Environmental Studies DSP New EnglandHanover, NH, United States
ABOUT THIS PROGRAM
The Environmental Science Department is offering a domestic studies program in New England for the fall 2021 term due to the persistent uncertainty surrounding COVID-19 and its impact on health risks and travel. Professors Doug Bolger and Michael Cox will lead the program with important contributions from Drs. Julie Snorek, Karen Bieluch, and Flora Krivak-Tetley. This program has similar themes and pedagogy to the Environmental Science FSP in Southern Africa and though the experience will differ from the Africa FSP, the program will be equally compelling and offer a diversity of opportunities not available to us in southern Africa.
The broad themes of the ENVS DSP are community-based natural resource management and related issues. The pedagogy is hands-on and experiential, integrating first-hand experiences with the academic and theoretical literature. The program provides similar opportunities for substantial student research in collaboration with community partners. The program will consist of at least three "modules" including fisheries in coastal Maine, forestry in Maine and northern New Hampshire, and agriculture in southern Vermont with the possibility of adding others as planning progresses.
As with the Africa program, the intent is to develop ethical and reciprocal relationships with communities and local partner organizations, which will serve as a guiding ethic for the program. Additionally, one of the courses from the New England program will satisfy the culminating experience requirement for the ENVS major.
This program is limited to juniors and seniors.
ENVS 80.11 Social Ecological Systems: Theory and Methods, Prof. Krivak-Tetley, Summer 2021
If 80.11 doesn’t fit in your schedule, please enroll in one of these three alternatives in the spring of 2021:
ENVS 80.10 Coupled Human Natural Systems: Theory and Practice, Prof.

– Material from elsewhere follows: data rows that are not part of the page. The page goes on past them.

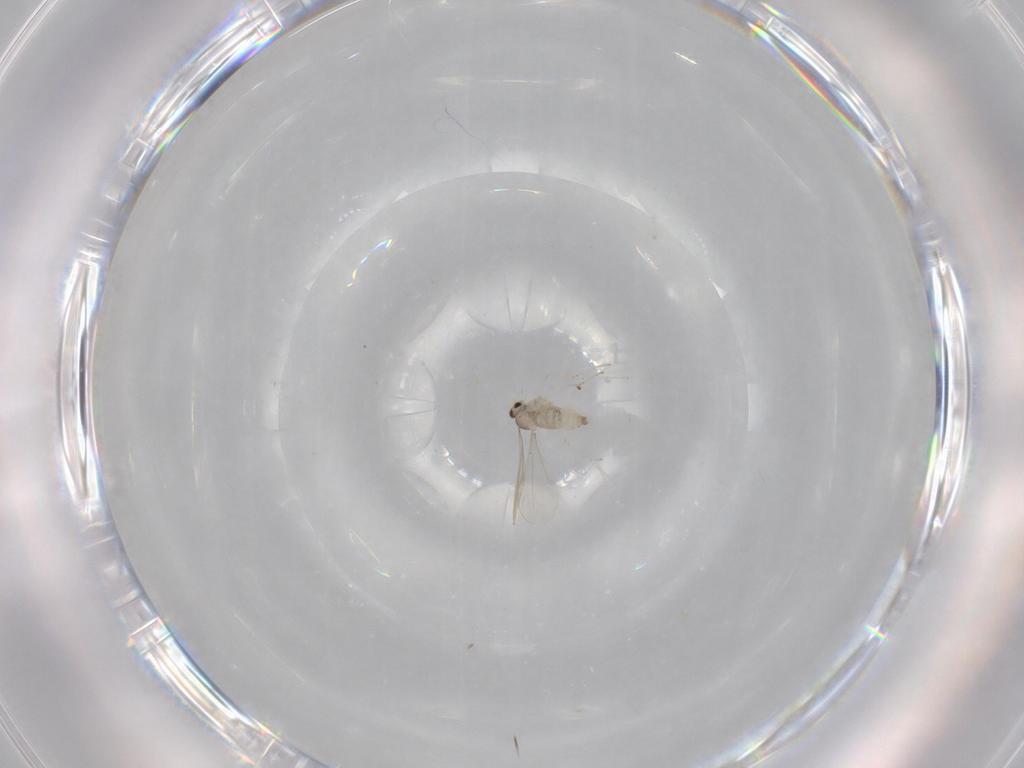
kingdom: Animalia
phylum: Arthropoda
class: Insecta
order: Diptera
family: Cecidomyiidae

Ong, Spring 2021
ENVS 80.13 Just Transitions in Agriculture: Theory and Practice, Prof. Snorek, Spring 2021
ENVS 80.14: Environmental Communication, Prof. Cox, Spring 2021
The program involves travel throughout New England.
During much of the program students and faculty will be traveling and camping in tents, staying in hotels, and lodges. Students will also experience short rural homestays.
For more information, please see the department website.
FINANCING YOUR PROGRAM
TUITION AND FEES
The fees charged by the College for a Dartmouth-sponsored off-campus term of study include regular tuition charges for a term at Dartmouth, service fees, as well as the specific costs established for each off-campus study locale. In many programs, the room and board costs tend to be higher than for a term in Hanover. You can view a budget sheet for each program by clicking on the appropriate term. The cost of transportation to and from the site is the responsibility of the student.
In order that all qualified Dartmouth undergraduate students may have the opportunity to take part in off-campus programs, the College endeavors to adjust its normal financial aid awards for students already receiving aid. Tuition and expected family contribution for Dartmouth's off-campus programs are the same as for an on-campus term. Assistance is available to meet extra costs associated with off-campus programs, including airfare. Half of any extra cost is met with additional Dartmouth scholarship; loan assistance is offered for the other half. Loan assistance is also offered to replace the employment that would normally be included in an on-campus term. Although financial aid recipients are given aid to cover all of the required costs of the program, students are responsible for purchasing their own plane ticket and, on some programs, meals. Often this means that part of the expected family contribution is used towards these costs rather than for tuition.